In the present disclosure, the viewpoint information corresponding to the installation environment of the edge camera and the pose information for the object captured by the edge camera are described as being input through the input/output device 120, but the present disclosure is not limited thereto. In other words, according to an embodiment, the server 100 may include a transceiver (not shown), and the server 100 may receive at least one of the viewpoint information corresponding to the installation environment of the edge camera and the pose information for the object captured by the edge camera using the transceiver (not shown), and at least one of the viewpoint information corresponding to the installation environment of the edge camera and the pose information for the object captured by the edge camera may be generated within the server 100.

The processor 110 may acquire first edge camera information including first viewpoint information corresponding to the installation environment of a first edge camera and first pose information for an object captured by the first edge camera, determine an entire learning dataset including 6D (six-dimensional) pose information representing a 3D position and 3D rotation of the object from an image dataset using an artificial intelligence model, select at least two first learning datasets corresponding to the first edge camera information from the entire learning dataset, and train an object detection model adaptive to the installation environment of the first edge camera through backpropagation using the selected at least two first learning datasets to minimize a pose loss function determined based on poses grouped for each object.

The input/output device 120 may include one or more input devices and/or one or more output devices. For example, the input devices may include a microphone, a keyboard, a mouse, a touch screen, etc., and the output devices may include a display, a speaker, etc.

The memory 130 may store an object detection model training program 200 and information required for executing the object detection model training program 200.

In the present specification, the object detection model training program 200 may refer to software including instructions for training an object detection model by receiving first edge camera information including first viewpoint information corresponding to the installation environment of the first edge camera and first pose information for an object captured by the first edge camera.

──────

▸ List of tasks
• a. In the page extract, rewrite the passage from "In the present specification, the" up to and including "first edge camera.", changing "software" to "a computer program".
• b. According to the page extract, what may the memory 130 store?

▸ Supplied entries
──────

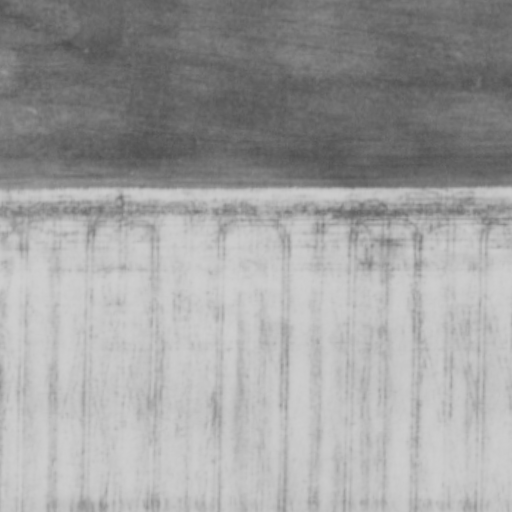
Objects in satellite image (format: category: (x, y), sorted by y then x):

──────

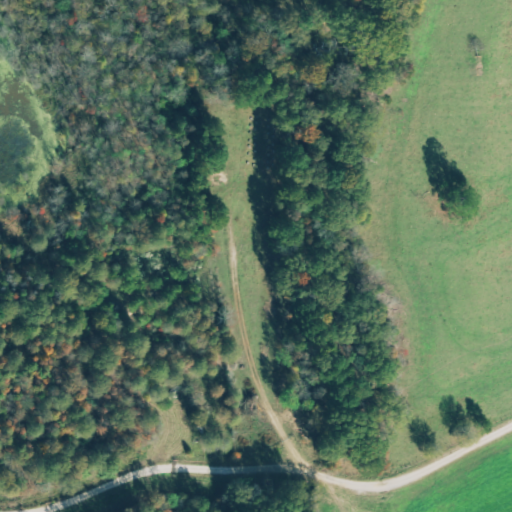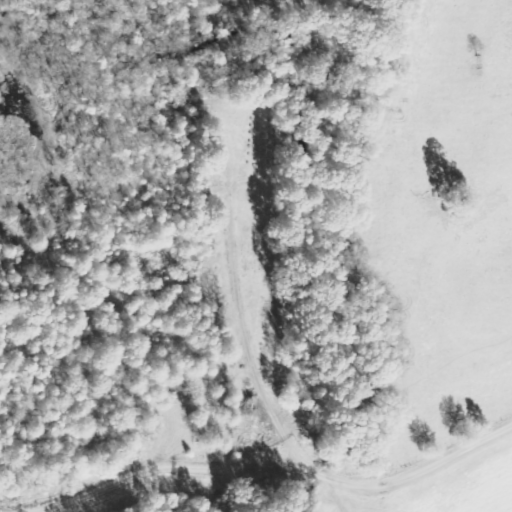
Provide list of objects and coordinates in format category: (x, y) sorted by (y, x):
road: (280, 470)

──────

▸ Results in order
• a.
In the present specification, the object detection model training program 200 may refer to a computer program including instructions for training an object detection model by receiving first edge camera information including first viewpoint information corresponding to the installation environment of the first edge camera and first pose information for an object captured by the first edge camera.

• b. The object detection model training program 200 and the information required for executing it.